1997 yılında iki genel seçime katılmadığı gerekçesiyle “Diriliş Partisi” kapatılan Sezai Karakoç, siyasi mücadelesine on yıl zorunlu bir ara verir. 2007 yılında kaldığı yerden devam etmek için yeniden siyasete girer ve “Diriliş Partisini” bu kez “Yüce Diriliş Partisi” adıyla yeniden kurar. Siyaset sahasına inen Karakoç konuşmalar yapar, mülâkatlara katılır. Kendisine imkân verilen her sahada düşüncelerini ve siyasi fikirlerini açıklar. Hatta bu konuşmaların bir kısmını daha sonra kitaplaştırır. İlk Diriliş Partisi dönemindeki konuşma ve röportajları kitaplaşırken, kitaplaşmayan kısımları da bugün için video kayıtlarıyla muhafaza edilmekte. Daha sonra Yüce Diriliş Partisini kuran Karakoç, konuşma ve röportajlarına burada da devam eder. Sezai Karakoç, şu an için her Cumartesi akşamı Yüce Diriliş Partisi İstanbul İl Başkanlığında ülke ve dünya gündemine ilişkin değerlendirmelerde bulunuyor. İstediğiniz gibi gidip üstadın konuşmalarına iştirak ederek onu dinleyebilir ve çayını içebilirsiniz.

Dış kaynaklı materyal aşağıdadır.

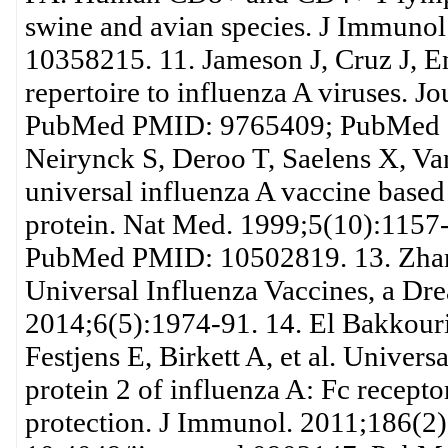
swine and avian species. J Immun
10358215. 11. Jameson J, Cruz J, 
repertoire to influenza A viruses. J
PubMed PMID: 9765409; PubMed 
Neirynck S, Deroo T, Saelens X, Va
universal influenza A vaccine based
protein. Nat Med. 1999;5(10):1157
PubMed PMID: 10502819. 13. Zha
Universal Influenza Vaccines, a Dre
2014;6(5):1974-91. 14. El Bakkouri
Festjens E, Birkett A, et al. Univer
protein 2 of influenza A: Fc recept
protection. J Immunol. 2011;186(2)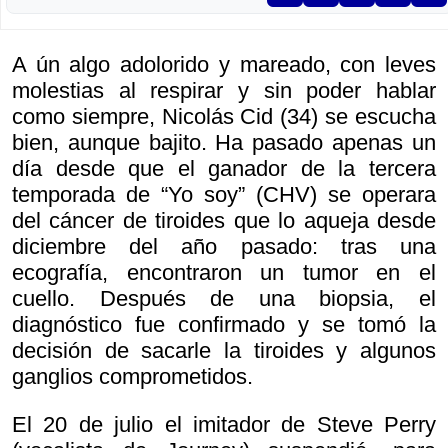
A ún algo adolorido y mareado, con leves
molestias al respirar y sin poder hablar
como siempre, Nicolás Cid (34) se escucha
bien, aunque bajito. Ha pasado apenas un
día desde que el ganador de la tercera
temporada de “Yo soy” (CHV) se operara
del cáncer de tiroides que lo aqueja desde
diciembre del año pasado: tras una
ecografía, encontraron un tumor en el
cuello. Después de una biopsia, el
diagnóstico fue confirmado y se tomó la
decisión de sacarle la tiroides y algunos
ganglios comprometidos.
El 20 de julio el imitador de Steve Perry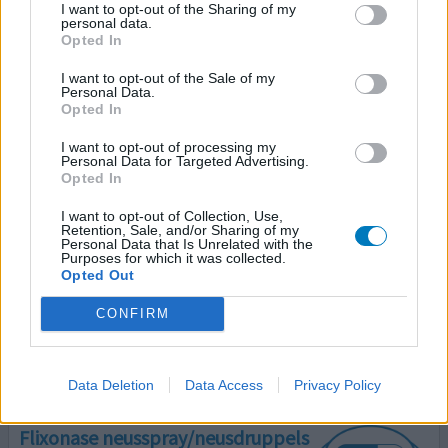
01-09-2021 | Man | 62
I want to opt-out of the Sharing of my
personal data.
fluticason (1mg/ml)
Opted In
Niet in de lijst
I want to opt-out of the Sale of my
Effectiviteit
Personal Data.
Opted In
Hoeveelheid bijwerkingen
I want to opt-out of processing my
Na 1 jaar Fluticason genomen te hebben wat in het begin
Personal Data for Targeted Advertising.
Opted In
prima werkt was na verloop van de tijd het middel erger
dan de kwaal. Flixonase neusdruppels gebruikt ivm
I want to opt-out of Collection, Use,
neuspoliepen die ontstaan door chronische Rhinitus . In
Retention, Sale, and/or Sharing of my
Personal Data that Is Unrelated with the
het begin werkt het uitstekend, maar na 1 jaar elke dag
Purposes for which it was collected.
gebruikt werd het middel erger dan de kwaal . Had
Opted Out
constante opzwelling van neusslijmvliezen en
[lees
meer...]
CONFIRM
0 reacties
geef mening
Data Deletion
Data Access
Privacy Policy
Flixonase neusspray/neusdruppels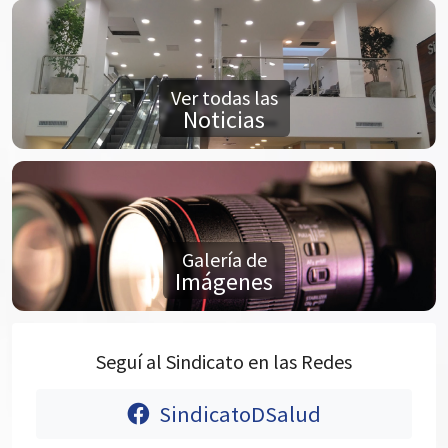
Ver todas las
Noticias
Galería de
Imágenes
Seguí al Sindicato en las Redes
SindicatoDSalud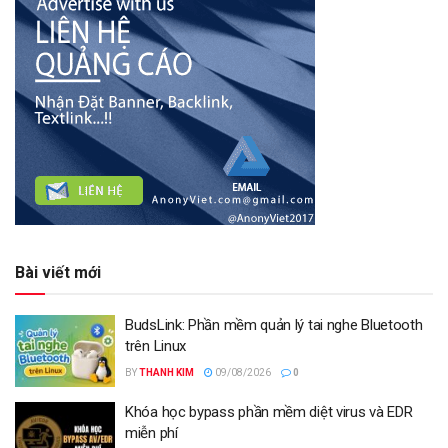
Bài viết mới
BudsLink: Phần mềm quản lý tai nghe Bluetooth
trên Linux
BY
THANH KIM
09/08/2026
0
Khóa học bypass phần mềm diệt virus và EDR
miễn phí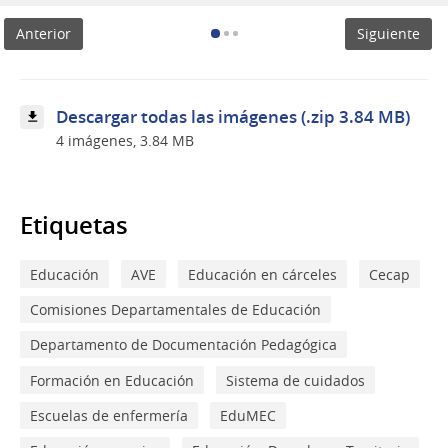
2023
seguimos
Anterior
Siguiente
trabajando
para
mejorar
la
calidad
Descargar todas las imágenes (.zip 3.84 MB)
de
4 imágenes, 3.84 MB
nuestra
educación
Etiquetas
Educación
AVE
Educación en cárceles
Cecap
Comisiones Departamentales de Educación
Departamento de Documentación Pedagógica
Formación en Educación
Sistema de cuidados
Escuelas de enfermería
EduMEC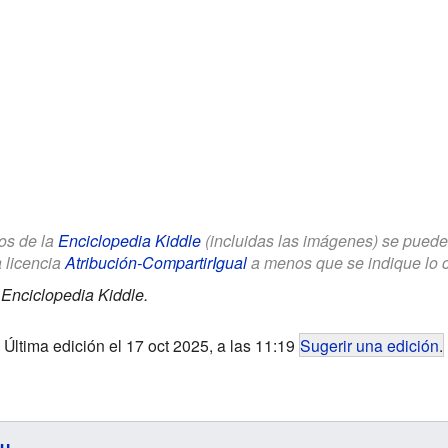
los de la
Enciclopedia Kiddle
(incluidas las imágenes) se puede u
a licencia
Atribución-CompartirIgual
a menos que se indique lo con
.
Enciclopedia Kiddle.
Última edición el 17 oct 2025, a las 11:19
Sugerir una edición
.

Sadece şair kimliğiyle bir kitlenin zihninde yer ettirilmeye çalışılan Sezai Karakoç’u parti toplantılarında dinlediğinizde, şair kimliğinin arkasındaki entelektüel birikimi görmek sizi şaşırtacaktır. Üstadın dünya gündemine ve ülke siyasetine ilişkin tespitleri ve değerlendirmelerini duyunca, meselelere farklı bir pencereden de bakılabileceğini bir kez daha göreceksiniz. Belki bu dediklerimizi yaptığınız zaman, bizim kendimize sorduğumuz en önemli soruyu siz de kendinize soracaksınız. “Sezai Karakoç Neden TV’de Yok?”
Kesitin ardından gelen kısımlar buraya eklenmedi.